Kangarootime has figured out the key to product-market fit and scale, and will now focus on capturing as much market share as possible while providing new customers with top-of-the-line service, Wayman said. In the process, it has unlocked new horizons that will power the company forward for years.

“We wanted to stay super focused on the early education mission that we have started and where we’re already growing internationally,” he said. “But we feel like are well positioned to participate in the $540 billion-a-year care economy, which doesn’t only include childcare but other stages of life as well."

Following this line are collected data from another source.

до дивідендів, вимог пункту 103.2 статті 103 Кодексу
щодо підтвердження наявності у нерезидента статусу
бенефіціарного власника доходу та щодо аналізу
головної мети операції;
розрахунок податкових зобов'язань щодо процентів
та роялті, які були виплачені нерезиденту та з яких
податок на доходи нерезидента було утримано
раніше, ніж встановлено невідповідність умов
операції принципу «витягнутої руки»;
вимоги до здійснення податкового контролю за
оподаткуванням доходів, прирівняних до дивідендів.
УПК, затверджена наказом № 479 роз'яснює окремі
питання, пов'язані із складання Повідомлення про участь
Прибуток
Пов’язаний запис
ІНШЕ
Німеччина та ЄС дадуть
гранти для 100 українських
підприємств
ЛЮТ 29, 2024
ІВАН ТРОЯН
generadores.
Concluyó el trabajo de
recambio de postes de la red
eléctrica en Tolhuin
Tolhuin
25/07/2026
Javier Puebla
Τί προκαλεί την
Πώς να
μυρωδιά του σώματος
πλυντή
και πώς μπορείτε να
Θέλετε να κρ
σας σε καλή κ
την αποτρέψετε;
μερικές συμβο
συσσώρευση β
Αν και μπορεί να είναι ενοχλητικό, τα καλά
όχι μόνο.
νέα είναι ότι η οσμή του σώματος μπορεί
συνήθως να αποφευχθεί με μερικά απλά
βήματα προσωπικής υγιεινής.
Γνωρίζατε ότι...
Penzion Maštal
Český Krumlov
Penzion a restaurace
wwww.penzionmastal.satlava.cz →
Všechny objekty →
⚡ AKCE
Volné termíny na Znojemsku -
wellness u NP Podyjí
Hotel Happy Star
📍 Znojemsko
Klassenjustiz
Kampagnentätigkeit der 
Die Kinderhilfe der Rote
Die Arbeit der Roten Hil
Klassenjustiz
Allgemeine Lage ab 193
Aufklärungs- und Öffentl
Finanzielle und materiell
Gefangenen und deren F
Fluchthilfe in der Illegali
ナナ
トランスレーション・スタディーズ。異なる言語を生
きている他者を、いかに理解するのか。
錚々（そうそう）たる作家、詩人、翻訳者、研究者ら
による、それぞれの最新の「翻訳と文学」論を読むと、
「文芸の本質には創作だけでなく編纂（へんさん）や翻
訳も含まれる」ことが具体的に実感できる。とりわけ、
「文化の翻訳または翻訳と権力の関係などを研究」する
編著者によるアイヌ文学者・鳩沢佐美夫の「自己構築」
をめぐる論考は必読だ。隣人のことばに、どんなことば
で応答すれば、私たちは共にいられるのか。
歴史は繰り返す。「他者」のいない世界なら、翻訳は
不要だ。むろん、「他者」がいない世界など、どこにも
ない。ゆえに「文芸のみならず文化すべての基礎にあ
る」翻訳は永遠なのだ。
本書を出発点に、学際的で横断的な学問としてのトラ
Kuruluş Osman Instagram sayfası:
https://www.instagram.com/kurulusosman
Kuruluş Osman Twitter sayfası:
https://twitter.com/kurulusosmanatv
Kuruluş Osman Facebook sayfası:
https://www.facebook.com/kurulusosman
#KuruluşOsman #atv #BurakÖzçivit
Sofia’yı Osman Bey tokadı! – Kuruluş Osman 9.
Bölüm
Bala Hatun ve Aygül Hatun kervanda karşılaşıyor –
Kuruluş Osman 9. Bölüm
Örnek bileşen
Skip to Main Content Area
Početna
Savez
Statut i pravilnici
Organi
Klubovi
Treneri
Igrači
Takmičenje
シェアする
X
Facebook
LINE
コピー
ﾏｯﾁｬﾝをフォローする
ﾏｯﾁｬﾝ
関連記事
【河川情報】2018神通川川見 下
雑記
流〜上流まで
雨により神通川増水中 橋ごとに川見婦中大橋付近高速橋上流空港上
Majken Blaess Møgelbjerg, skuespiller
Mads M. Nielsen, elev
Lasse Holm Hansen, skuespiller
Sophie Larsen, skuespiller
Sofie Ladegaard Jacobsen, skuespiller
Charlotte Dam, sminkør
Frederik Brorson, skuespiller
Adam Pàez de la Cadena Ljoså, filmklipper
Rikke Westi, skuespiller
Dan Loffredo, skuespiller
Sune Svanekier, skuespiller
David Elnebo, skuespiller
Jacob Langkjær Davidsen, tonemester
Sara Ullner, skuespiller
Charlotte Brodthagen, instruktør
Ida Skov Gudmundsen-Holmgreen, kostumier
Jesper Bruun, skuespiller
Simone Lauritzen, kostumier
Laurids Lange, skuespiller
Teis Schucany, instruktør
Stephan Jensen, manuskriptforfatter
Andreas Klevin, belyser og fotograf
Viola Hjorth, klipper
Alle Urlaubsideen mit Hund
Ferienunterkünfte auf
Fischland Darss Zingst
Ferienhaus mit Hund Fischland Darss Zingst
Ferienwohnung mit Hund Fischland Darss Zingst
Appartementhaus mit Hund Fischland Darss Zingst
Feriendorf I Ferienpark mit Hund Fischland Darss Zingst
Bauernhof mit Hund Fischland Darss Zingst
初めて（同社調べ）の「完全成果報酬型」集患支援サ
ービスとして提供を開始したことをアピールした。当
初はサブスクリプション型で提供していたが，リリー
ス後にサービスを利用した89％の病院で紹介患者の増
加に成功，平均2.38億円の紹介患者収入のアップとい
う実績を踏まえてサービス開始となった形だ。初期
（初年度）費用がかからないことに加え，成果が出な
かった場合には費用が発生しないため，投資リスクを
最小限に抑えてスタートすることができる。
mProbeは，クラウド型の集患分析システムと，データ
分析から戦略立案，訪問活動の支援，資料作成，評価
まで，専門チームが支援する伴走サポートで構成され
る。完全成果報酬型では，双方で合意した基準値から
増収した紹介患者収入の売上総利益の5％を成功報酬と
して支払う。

Kangarootime is the 28th local company to acknowledge growth-oriented financing this year. The others include Jerry ($103 million), Squire ($60 million), Centivo ($51 million), Tackle.io ($35 million), Torch Labs ($25 million), CleanFiber ($11.9 million), Circuit Clinical ($7.5 million), SomaDetect ($6 million), Kickfurther ($5.9 million), HELIXintel ($1.6 million), Joblio ($4 million), Verivend ($2.5 million) Ognomy ($1.37 million), Patient Pattern ($1.2 million), Ellicottville Greens ($1 million), Immersed Games ($540,000), Braid Babes ($415,000), MemoryFox ($380,000), Zizo Technologies ($200,000), Thimble.io ($125,000), AirExpert ($100,000), Immunaeon ($100,000), Oro Sports ($100,000), Real Talk ($100,000), Alo ($100,000), HiOperator (undisclosed) and Classavo (undisclosed).